# Ejercicio escrito 1
Reproduce sin cambios las filas, empezando por la primera y siguiendo hasta la que contiene "Identify the document", ambas incluidas.

Benedicto XVI
-Andrés: Querido Papa, ¿qué recuerdo tienes del día de tu primera
Comunión?
--Benedicto XVI: Ante todo, quisiera dar las gracias por esta fiesta
de fe que me ofrecéis, por vuestra presencia y vuestra alegría. Saludo y
agradezco el abrazo que algunos de vosotros me han dado, un abrazo que
simbólicamente vale para todos vosotros, naturalmente. En cuanto a la pregunta,
recuerdo bien el día de mi primera Comunión. Fue un hermoso domingo de marzo de
1936; o sea, hace 69 años.
Era un día de sol; era muy bella la iglesia y la música; eran muchas
las cosas hermosas y aún las recuerdo. Éramos unos treinta niños y niñas de
nuestra pequeña localidad, que apenas tenía 500 habitantes. Pero en el centro
de mis recuerdos alegres y hermosos, está este pensamiento -el mismo que ha
dicho ya vuestro portavoz-: comprendí que Jesús entraba en mi corazón, que me
visitaba precisamente a mí. Y, junto con Jesús, Dios mismo estaba conmigo. Y
que era un don de amor que realmente valía mucho más que todo lo que se podía
recibir en la vida; así me sentí realmente feliz, porque Jesús había venido a
mí. Y comprendí que entonces comenzaba una nueva etapa de mi vida —tenía 9
años— y que era importante permanecer fiel a ese encuentro, a esa Comunión.

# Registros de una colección
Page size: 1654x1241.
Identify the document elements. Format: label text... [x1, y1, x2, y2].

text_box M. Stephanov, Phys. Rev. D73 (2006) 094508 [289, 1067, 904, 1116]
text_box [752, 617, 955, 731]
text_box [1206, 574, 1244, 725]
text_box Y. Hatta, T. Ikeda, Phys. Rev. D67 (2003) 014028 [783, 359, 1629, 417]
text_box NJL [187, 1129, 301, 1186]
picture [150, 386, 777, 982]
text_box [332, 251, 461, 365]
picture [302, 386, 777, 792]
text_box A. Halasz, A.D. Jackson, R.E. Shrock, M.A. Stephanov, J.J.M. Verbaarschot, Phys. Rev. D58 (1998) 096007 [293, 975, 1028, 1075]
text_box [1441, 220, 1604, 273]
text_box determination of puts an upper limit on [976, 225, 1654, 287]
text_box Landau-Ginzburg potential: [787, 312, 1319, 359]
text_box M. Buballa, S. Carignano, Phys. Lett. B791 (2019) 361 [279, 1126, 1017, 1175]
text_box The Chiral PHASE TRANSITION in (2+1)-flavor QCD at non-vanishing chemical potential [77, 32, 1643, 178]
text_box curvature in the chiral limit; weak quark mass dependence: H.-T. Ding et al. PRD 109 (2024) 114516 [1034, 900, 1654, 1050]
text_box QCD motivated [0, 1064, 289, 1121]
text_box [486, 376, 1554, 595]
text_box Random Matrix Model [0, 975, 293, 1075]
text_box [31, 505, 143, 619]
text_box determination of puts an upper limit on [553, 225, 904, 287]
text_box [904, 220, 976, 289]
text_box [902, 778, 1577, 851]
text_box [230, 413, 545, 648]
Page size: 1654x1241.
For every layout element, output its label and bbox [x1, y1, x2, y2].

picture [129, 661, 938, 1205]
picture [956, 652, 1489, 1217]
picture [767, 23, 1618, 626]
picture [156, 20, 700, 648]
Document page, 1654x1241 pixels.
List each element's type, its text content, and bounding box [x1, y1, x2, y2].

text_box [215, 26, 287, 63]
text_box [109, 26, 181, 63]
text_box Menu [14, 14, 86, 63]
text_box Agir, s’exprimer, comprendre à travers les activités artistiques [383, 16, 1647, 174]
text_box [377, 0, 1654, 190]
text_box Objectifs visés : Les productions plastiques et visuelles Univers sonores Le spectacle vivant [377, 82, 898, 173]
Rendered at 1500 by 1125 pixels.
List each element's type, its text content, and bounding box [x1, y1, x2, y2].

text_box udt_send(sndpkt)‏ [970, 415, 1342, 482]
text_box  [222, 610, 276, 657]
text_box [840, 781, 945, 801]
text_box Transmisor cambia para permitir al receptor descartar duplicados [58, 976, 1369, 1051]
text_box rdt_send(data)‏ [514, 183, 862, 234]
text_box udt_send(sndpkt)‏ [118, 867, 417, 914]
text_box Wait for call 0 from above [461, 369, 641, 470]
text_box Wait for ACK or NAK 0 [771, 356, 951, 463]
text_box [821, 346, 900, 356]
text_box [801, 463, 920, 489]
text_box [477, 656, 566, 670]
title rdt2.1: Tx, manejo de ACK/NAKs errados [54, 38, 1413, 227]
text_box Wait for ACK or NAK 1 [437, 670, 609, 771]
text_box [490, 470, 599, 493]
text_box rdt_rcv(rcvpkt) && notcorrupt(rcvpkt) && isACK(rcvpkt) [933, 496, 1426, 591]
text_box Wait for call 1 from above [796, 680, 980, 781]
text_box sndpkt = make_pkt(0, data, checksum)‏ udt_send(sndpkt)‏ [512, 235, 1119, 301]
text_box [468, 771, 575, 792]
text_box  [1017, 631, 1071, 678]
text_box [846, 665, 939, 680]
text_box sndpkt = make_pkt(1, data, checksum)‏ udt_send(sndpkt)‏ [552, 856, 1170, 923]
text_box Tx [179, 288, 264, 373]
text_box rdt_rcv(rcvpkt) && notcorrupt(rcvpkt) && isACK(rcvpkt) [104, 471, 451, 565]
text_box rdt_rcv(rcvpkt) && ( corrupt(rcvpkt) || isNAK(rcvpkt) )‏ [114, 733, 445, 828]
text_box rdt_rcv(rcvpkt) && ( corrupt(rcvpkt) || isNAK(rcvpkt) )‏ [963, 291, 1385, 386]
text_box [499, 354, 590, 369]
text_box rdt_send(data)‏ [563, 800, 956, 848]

# Ejercicio escrito 2
Continúa el texto sobre la primera Comunión de Benedicto XVI a partir de donde se detiene.

# Respuesta escrita 1
Page size: 1654x1241.
Identify the document elements. Format: label text... [x1, y1, x2, y2].

# Respuesta escrita 2
Prometí al Señor: "Quisiera estar siempre contigo" en la medida de lo
posible, y le pedí: "Pero, sobre todo, está tú siempre conmigo". Y
así he ido adelante por la vida. Gracias a Dios, el Señor me ha llevado siempre
de la mano y me ha guiado incluso en situaciones difíciles. Así, esa alegría de
la primera Comunión fue el inicio de un camino recorrido juntos. Espero que,
también para todos vosotros, la primera Comunión, que habéis recibido en este
Año de la Eucaristía, sea el inicio de una amistad con Jesús para toda la vida.
El inicio de un camino juntos, porque yendo con Jesús vamos bien, y nuestra
vida es buena.
--Livia: Santo Padre, el día anterior a mi primera Comunión me
confesé. Luego, me he confesado otras veces. Pero quisiera preguntarte: ¿debo
confesarme todas las veces que recibo la Comunión? ¿Incluso cuando he cometido
los mismos pecados? Porque me doy cuenta de que son siempre los mismos.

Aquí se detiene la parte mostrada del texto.